··· Given data ···

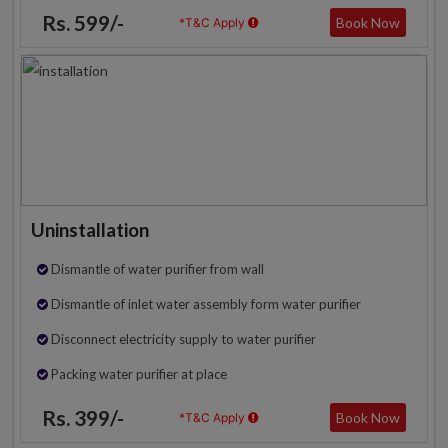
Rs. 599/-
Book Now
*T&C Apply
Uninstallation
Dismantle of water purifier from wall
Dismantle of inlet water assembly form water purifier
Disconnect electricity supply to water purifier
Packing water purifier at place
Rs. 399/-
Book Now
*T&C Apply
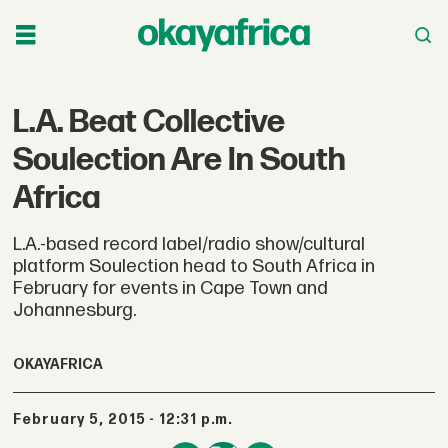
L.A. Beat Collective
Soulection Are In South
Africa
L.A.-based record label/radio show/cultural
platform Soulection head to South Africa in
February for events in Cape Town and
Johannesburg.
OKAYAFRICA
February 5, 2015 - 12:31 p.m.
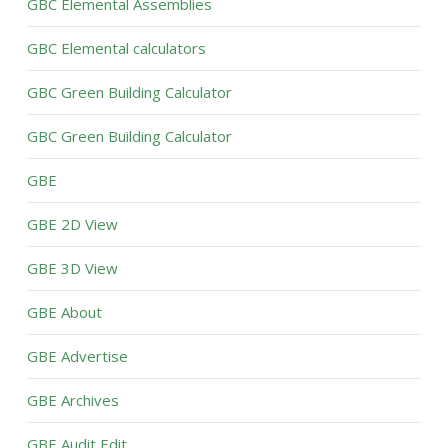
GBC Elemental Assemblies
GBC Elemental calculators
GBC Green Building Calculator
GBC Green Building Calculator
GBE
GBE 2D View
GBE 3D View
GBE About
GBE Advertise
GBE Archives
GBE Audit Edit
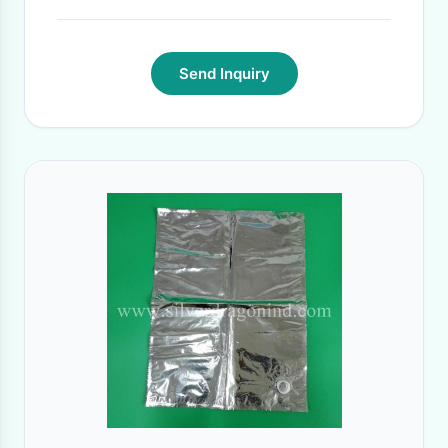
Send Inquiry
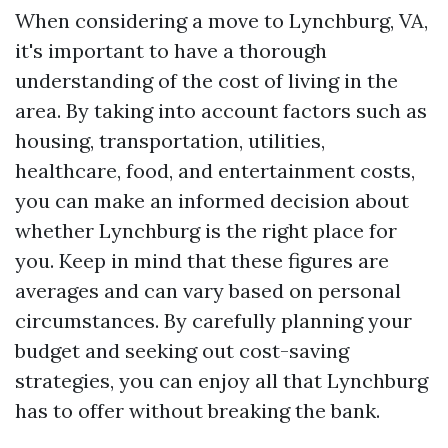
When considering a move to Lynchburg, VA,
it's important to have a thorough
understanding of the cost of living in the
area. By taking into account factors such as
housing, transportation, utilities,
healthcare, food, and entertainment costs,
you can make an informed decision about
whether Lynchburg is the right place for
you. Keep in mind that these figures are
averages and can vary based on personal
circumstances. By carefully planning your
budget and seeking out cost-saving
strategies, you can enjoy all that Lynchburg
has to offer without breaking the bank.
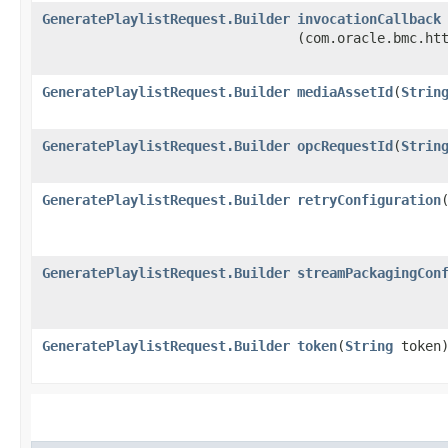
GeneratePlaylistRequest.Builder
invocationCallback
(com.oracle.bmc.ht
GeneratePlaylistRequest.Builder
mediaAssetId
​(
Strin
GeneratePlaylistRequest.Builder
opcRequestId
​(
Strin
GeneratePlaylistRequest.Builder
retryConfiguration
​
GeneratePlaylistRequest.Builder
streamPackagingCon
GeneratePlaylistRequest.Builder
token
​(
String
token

···
··· Given data ···

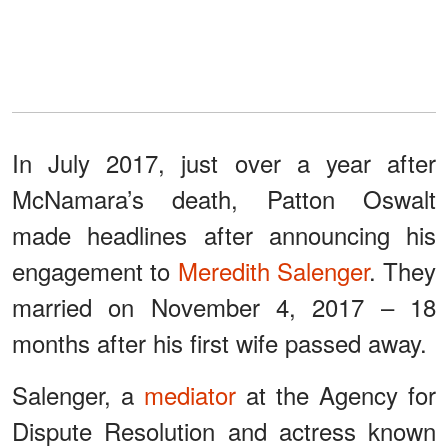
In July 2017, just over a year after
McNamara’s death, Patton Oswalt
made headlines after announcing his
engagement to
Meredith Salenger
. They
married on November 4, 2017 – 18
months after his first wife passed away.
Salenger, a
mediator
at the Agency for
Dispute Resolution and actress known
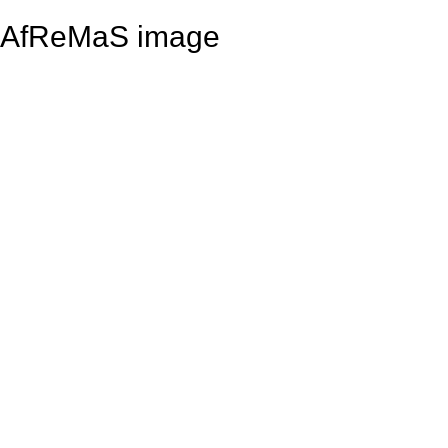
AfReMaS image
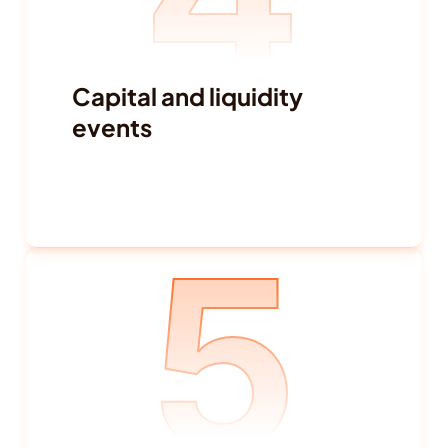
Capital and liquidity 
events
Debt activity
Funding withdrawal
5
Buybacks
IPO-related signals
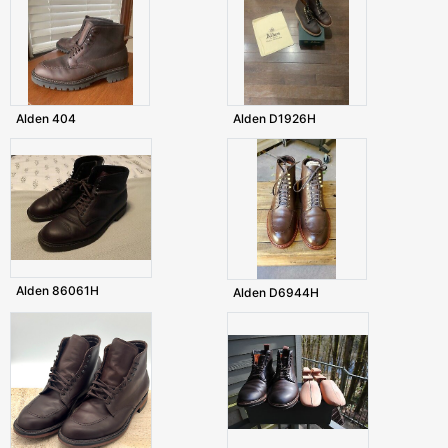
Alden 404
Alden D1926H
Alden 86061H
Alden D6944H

···
··· Given data ···

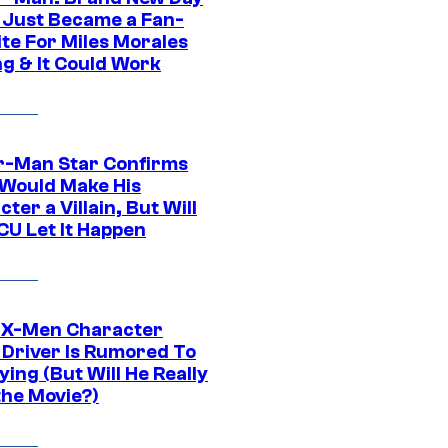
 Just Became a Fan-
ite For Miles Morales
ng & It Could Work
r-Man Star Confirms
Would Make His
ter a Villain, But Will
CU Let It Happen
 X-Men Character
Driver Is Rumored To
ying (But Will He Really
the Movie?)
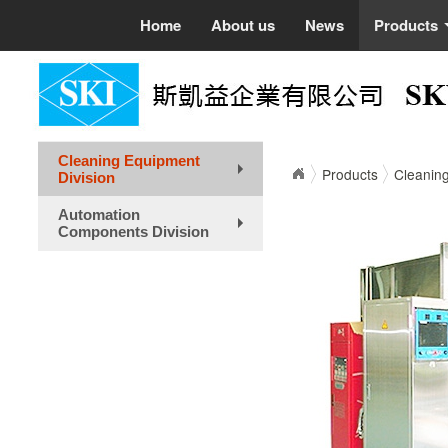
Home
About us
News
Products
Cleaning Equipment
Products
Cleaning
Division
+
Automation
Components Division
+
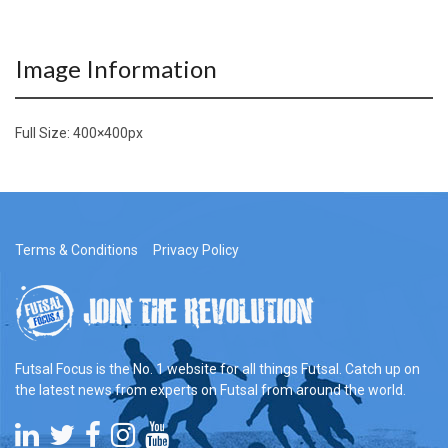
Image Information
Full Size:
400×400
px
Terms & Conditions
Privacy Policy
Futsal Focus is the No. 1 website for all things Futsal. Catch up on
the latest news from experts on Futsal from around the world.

···

*Exercise prompt*.
Format the lines from the one containing "In July 2017, just over a year after" through the one containing "AfReMaS image", both included, as a JSON list of strings with one string per line and blank lines omitted. Leave the pictures out.

*Output below*.
[
  "In July 2017, just over a year after",
  "McNamara’s death, Patton Oswalt",
  "made headlines after announcing his",
  "engagement to",
  "Meredith Salenger",
  ". They",
  "married on November 4, 2017 – 18",
  "months after his first wife passed away.",
  "Salenger, a",
  "mediator",
  "at the Agency for",
  "Dispute Resolution and actress known",
  "AfReMaS image"
]